Saturday, October 31, 2015

Genetic Makeup May Help Explain Methadone Overdoses


In this article it is explained how research was performed to connect ties with genetic variations to the body's ability of metabolizing methadone. First, Methadone is a drug, when taken reduces the effect of heroin or other drugs when taken. Basically it is an opiate blocker. The problem with methadone however is that it can serve to be very dangerous if it stays in the body for a certain period of time. Dr. Evan Kharasch mentioned that some people have high amounts of this drug in their blood which can lead to an overdose. Everyone's body is different and so people metabolize methadone differently.

If genetic testing is applied before these patients receive methadone it can perhaps save the lives of many who are deceased each year because of overdose. The study performed consisted of taking blood samples from healthy individuals to determine their genetic makeup, and then gave them methadone to see how quickly it could clear from the body. The results indicated that the liver played a major role in terms of the time period of methadone staying in the body.

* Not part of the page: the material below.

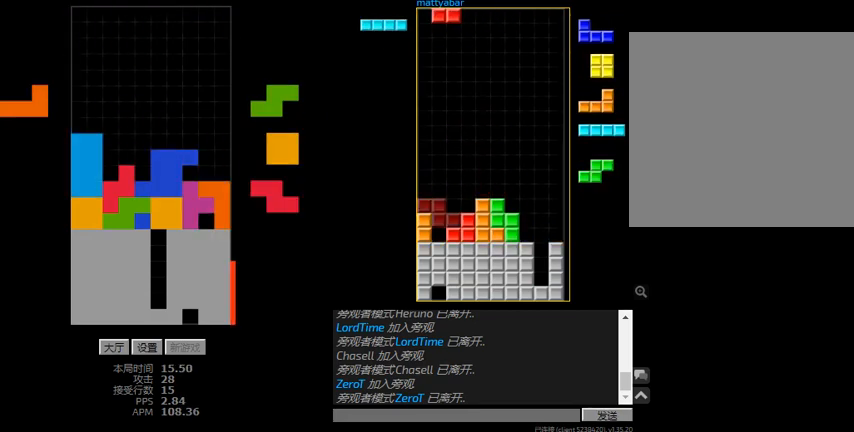
{"keys": ["left"], "events": [[67, "sd", "up"], [100, "r", "up"], [200, "left", "down"], [200, "r", "down"], [300, "r", "up"]]}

Researchers determined that Blacks had higher methadone levels in the blood even though they were given the same dose and the odd were higher of them having the gene variant linked to slower methadone metabolism. This clearly supports the fact that everyone is different in how they metabolize methadone. One other interesting point brought up was that the researchers discovered that liquid or pill forms of methadone were more likely to have an affect on metabolism than having methadone injected into the vein. This was very intriguing because the majority of primary care physicians will prescribe this drug in the pill form than injecting it through the vein.

1 comment:

  1. These findings prove that biology continues to be a complex picture to completely understand, and that aiding patients with methadone might have to be even more tailored to the patient then previously thought.